[Facil] Lignes d'actions collectives
Stéphane Couture
steph at koumbit.org
Dim 28 Jan 11:20:17 EST 2007
Bonjour
Je ne suis pas très actif sur cette liste de discussion depuis quelques
jours étant donné un échéancier du 31 janvier pour remettre quelques
travaux. J'aimerais toutefois prendre quelques minutes pour répondre à
un courriel de Marco qui me posait ces questions:
"Ok, veux tu dire que ça commence par nous-même ? Veux tu
dire qu'il faut au moins essayer de gagner sa vie avec 100% de
logiciels libres pour être capable de défendre que c'est possible
de le faire ?"
Je dois avouer que j'ai un peu de difficulté à répondre à ces
questions. D'abord, je dois dire que je suis-même plutôt "pur" (ou
peut-être puritain finalement) dans le sens que j'essaie moi-même de
n'utiliser que des logiciels libres, que j'ai participé au développement
d'action concrète liées au logiciel libre, et que je lis et écris
beaucoup sur le sujet. À mon avis, il faut un noyau de convaincus pour
initier un changement social (ou devrais-je dire, un changement
sociotechnique...); et c'est avant tout pour cette raison que j'apprécie
beaucoup la présence d'individus comme Marco ou Robin au sein de Facil.
Mais il ne faut pas que ça...
Si nous voulons faire la promotion de l'informatique libre et plus
généralement, des formes libres et ouvertes de partage de connaissance
et d'innovation technique, je crois qu'il faut tenter de saisir la
pluralité des dispositifs techniques et des usages qui sont en jeu . Un
"serveur" est destiné à un usage collectif et diffère d'un "Desktop" à
usage individuel. Un petit applet qui indique le temps de la pause n'a
pas la même importance qu'une serveur critique contenant les
renseignements médicaux pour l'ensemble de la population québécoise. De
même, si un dirigeant (entreprise, ONG, commission scolaire, ministère,
état) établit une politique à l'effet que toutes les infrastructures de
son organisation doivent être libres (ou ouvertes), j'avoue que je ne
lui tiendrai pas gré si lui-même préfère utiliser Windows...

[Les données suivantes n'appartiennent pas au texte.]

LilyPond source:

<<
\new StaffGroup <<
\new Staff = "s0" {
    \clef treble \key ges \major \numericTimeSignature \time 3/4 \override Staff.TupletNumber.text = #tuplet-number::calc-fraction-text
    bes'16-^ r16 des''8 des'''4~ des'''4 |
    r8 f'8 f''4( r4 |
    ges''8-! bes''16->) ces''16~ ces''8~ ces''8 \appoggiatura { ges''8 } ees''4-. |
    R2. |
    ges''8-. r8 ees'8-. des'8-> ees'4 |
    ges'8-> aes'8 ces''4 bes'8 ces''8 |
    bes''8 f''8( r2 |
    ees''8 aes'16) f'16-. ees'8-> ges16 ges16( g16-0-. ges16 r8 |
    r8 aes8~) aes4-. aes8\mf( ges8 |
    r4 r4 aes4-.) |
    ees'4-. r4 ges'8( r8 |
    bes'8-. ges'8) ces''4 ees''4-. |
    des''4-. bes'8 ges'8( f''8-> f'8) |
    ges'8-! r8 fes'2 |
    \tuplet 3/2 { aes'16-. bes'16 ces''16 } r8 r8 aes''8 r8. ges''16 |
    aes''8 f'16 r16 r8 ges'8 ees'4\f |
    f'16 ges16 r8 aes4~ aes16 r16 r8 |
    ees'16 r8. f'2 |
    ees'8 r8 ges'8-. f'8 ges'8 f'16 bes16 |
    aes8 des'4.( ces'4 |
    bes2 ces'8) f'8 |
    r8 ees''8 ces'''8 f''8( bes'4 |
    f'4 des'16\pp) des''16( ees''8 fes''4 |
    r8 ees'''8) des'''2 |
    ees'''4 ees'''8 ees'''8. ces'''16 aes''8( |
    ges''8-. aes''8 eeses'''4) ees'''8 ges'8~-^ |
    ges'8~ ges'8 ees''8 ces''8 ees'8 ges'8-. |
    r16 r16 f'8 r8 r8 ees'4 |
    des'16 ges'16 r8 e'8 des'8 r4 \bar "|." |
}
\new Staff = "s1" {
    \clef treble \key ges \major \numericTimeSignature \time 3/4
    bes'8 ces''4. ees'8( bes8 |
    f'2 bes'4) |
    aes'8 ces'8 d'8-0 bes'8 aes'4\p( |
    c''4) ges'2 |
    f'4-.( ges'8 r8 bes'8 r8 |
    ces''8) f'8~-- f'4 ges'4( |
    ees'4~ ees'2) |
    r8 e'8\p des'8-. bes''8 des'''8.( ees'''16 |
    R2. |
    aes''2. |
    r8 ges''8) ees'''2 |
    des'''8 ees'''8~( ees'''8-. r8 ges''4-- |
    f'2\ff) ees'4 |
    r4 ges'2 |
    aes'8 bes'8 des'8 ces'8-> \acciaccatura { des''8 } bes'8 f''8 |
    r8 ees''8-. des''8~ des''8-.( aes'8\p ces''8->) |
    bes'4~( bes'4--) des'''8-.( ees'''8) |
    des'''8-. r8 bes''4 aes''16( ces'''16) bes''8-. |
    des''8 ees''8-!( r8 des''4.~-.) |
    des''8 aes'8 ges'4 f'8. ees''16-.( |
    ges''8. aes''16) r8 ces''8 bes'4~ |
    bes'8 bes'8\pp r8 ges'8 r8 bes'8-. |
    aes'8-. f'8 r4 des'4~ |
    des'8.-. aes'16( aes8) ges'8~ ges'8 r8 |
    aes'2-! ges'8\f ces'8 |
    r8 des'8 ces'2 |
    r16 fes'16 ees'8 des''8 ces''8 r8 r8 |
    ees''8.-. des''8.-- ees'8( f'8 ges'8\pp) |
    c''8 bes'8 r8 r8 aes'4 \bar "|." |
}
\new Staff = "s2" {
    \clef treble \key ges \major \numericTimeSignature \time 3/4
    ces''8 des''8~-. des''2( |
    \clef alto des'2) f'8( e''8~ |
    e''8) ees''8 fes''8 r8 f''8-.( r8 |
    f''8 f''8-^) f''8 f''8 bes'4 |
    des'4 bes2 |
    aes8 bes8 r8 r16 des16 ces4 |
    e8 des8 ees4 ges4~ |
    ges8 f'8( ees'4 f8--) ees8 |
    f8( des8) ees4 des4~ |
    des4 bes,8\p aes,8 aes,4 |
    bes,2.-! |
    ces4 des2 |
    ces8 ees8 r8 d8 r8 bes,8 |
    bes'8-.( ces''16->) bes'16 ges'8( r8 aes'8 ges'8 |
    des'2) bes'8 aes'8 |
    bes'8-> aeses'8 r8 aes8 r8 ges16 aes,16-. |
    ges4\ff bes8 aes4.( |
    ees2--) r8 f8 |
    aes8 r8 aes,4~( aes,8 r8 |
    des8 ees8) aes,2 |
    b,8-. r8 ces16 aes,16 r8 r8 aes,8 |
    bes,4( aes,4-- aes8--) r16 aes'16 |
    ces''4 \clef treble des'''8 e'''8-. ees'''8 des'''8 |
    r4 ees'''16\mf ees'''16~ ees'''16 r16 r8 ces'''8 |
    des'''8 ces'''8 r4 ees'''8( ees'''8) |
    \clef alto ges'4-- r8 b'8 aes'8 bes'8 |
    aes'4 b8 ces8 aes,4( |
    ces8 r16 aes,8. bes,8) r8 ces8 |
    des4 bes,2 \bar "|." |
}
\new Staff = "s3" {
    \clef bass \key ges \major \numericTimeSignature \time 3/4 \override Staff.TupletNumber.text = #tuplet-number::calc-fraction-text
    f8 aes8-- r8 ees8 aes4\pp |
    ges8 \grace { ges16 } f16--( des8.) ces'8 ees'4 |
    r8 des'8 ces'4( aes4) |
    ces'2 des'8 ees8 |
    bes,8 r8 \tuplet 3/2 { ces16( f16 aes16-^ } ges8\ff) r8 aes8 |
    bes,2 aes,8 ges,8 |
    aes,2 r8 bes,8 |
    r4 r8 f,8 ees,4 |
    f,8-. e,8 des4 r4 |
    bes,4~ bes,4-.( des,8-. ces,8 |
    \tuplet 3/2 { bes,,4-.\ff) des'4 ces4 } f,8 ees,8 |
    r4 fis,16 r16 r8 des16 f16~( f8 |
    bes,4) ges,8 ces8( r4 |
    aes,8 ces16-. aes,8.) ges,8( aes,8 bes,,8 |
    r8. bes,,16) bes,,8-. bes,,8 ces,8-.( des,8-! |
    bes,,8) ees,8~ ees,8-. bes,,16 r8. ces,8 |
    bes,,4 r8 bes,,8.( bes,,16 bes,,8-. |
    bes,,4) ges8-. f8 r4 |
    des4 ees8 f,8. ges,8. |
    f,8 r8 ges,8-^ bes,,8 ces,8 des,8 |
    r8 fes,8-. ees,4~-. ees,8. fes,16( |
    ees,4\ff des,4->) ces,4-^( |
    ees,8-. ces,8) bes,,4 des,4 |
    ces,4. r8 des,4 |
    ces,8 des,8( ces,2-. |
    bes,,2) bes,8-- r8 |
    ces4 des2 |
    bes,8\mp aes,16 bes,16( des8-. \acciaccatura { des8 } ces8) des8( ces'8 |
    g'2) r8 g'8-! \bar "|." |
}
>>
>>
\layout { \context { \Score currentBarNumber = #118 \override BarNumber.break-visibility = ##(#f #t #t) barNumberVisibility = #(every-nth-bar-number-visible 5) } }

Je connais des gens qui travaillent activement à développer des
solutions en logiciel libre auprès des communautés, mais qui ne se
sentent pas capable d'utiliser Linux sur leur ordinateur personnel.
J'en connais d'autres qui manipulent avec difficulté les systèmes
informatiques mais qui ont pourtant un compréhension aigue des
dynamiques sociales et politiques entourant les technologies de
l'information et l'informatique libre en particulier. Il faut certe
qu'il y ait un minimum de cohérence entre l'engagement individuel et
l'engagement collectif mais, à mon avis, on doit aussi accepter une
certaine part de contradiction entre ces deux niveaux d'action.
À mon avis Facil, ou toute autre organisation qui désire travailler à
l'appropriation collective de l'informatique libre, devrait s'attacher à
faire ressortir quelques lignes d'actions *collectives* qui font
consensus parmi ses membres, et laisser les individus vivre avec leurs
propres contradictions et ambiguïtés.
Mais bon, c'est une perspective comme tant d'autre; la vérité est
peut-être ailleurs. S'il n'y en a qu'une...
Stéphane
---
"Comprendre avec Cervantes le monde comme ambiguité, avoir à affronter,
au lieu d'une seule vérité absolue, un tas de vérités relatives qui se
contredisent (vérités incorporées dans des égos imaginaires appellés
personnages), posséder donc comme seule certitude la sagesse de
l'incertitude, cela exige une force non moins grande."